Business Secretary Alok Sharma commented: “While I am pleased that the FTSE 350 as a whole has finally hit this historic landmark, more than 100 of the UK’s top companies have failed to meet the target.
“Research shows that diverse leadership teams are more innovative and make better decisions.
“As the UK economy continues to recover from coronavirus, increasing representation of women on boards represents a golden opportunity not only to rebuild, but build back better.”
Concerningly, the data has also revealed that 19 boards within the FTSE 250 remain ‘one and done’ boards, where companies appoint a single woman board member and go no further.
There is also one all-male board, this figure is down from 152 all-male boards in 2011.
Chris Cummings, Chief Executive of the Investment Association, commented: “The deadline for companies to meet the 33% target for gender diversity across their board and senior leadership teams is now fast approaching.

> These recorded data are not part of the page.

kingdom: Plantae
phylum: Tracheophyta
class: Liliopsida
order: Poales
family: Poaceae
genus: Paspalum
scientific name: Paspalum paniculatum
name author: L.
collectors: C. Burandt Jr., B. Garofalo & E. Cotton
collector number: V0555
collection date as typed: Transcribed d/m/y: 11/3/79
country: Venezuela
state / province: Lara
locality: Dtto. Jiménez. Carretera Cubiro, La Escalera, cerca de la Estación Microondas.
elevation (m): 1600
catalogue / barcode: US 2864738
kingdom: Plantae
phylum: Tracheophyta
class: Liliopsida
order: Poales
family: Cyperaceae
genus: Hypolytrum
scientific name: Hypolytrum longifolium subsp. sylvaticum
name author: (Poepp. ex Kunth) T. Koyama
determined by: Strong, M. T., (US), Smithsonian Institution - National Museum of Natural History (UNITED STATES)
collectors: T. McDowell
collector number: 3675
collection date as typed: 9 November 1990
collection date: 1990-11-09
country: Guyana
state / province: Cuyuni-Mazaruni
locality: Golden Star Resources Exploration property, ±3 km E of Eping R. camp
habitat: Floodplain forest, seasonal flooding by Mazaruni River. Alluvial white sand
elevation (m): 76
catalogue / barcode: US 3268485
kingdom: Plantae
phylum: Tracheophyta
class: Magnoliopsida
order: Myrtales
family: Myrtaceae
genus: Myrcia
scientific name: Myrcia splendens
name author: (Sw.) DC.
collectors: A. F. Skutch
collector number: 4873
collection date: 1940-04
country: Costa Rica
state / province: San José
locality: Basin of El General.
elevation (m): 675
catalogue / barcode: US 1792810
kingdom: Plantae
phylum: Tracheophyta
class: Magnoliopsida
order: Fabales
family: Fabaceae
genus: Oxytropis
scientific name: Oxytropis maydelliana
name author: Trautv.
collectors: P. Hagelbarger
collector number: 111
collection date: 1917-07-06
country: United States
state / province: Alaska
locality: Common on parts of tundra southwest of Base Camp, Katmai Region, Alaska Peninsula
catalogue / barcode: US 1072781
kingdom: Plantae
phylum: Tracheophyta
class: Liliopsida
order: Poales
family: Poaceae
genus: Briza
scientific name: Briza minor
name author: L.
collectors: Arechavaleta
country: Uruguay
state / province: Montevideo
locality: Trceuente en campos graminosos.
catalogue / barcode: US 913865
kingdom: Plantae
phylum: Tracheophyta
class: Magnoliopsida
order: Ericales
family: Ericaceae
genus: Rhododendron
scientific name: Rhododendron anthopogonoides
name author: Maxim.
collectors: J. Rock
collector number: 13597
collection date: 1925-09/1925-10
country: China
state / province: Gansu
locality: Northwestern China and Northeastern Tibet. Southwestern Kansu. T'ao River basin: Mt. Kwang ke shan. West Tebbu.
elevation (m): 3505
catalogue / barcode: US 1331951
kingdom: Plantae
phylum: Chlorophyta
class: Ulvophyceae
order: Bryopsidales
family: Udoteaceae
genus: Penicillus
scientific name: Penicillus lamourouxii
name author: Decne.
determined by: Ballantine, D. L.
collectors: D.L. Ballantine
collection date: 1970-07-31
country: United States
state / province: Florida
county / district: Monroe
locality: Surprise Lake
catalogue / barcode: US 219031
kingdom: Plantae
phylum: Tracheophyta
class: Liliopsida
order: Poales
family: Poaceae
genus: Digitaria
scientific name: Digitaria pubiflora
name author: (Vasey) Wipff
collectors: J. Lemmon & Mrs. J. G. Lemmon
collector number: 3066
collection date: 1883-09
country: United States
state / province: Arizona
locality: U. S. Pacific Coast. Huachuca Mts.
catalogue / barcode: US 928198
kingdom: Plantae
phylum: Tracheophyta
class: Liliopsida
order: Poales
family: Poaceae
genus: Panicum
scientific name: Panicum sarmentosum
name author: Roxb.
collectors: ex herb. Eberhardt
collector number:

“Although good progress has been made with many companies recently appointing additional women to their boards and senior leadership teams, some laggards remain.
“On behalf of investors, I want to send a rallying cry to those companies that now is the time to take action and demonstrate real change.
“Diversity results in better decision-making and plays an essential role in a company’s long-term success and investors expect companies, at a minimum, to meet the target set.”
In 2016 the independent, Government sponsored Hampton-Alexander Review (the Review) set a series of recommendations to drive the representation of women at the top of FTSE 350 companies.
As part of the voluntary and business-led framework, the Review set a minimum 33% target for women on FTSE350 boards and in senior leadership two layers below the board.
In February 2020, the Investment Association and the Hampton-Alexander Review jointly wrote to around 40 companies in the FTSE 350 with one woman or less on their board, outlining concerns about the lack of gender diversity.
Companies were then asked to set out what actions their board is taking to ensure progress is made to meet the 2020 target of 33% representation of women.
Most companies responded positively, recognising the benefits of board diversity and in recent months have taken action to address the shortfall of women.
The process for gathering gender data in the next senior leadership tiers is an annual process, whereby companies submit their own gender data via a secure portal on the Hampton-Alexander Review website.
The portal will open on 2 November for companies to submit their leadership data for the final report, and will close on 30 November.